_YOUR INSTRUCTIONS_
Turn the listing into a Markdown table with the columns "Row" and "Listing line," numbering each line in order. Leave out blank lines and pictures.

_SUPPLIED RECORDS_
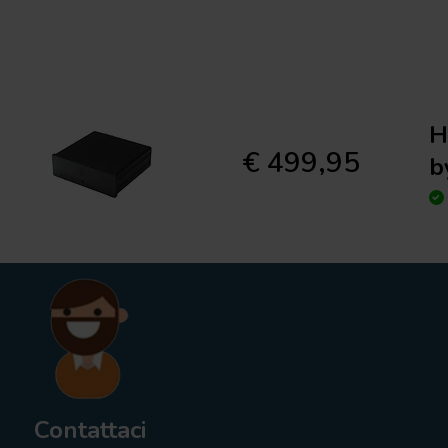
H
€ 499,95
b
Contattaci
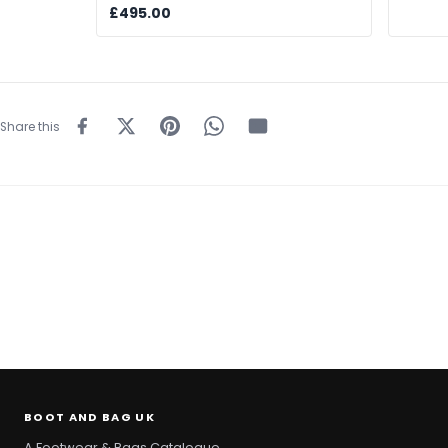
£495.00
Share this
BOOT AND BAG UK
A Footwear & Bags Catalogue.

_REPLY TO THE EXERCISE_
| Row | Listing line |
|---|---|
| 1 | H |
| 2 | € 499,95 |
| 3 | b |
| 4 | Contattaci |
| 5 | £495.00 |
| 6 | Share this |
| 7 | BOOT AND BAG UK |
| 8 | A Footwear & Bags Catalogue. |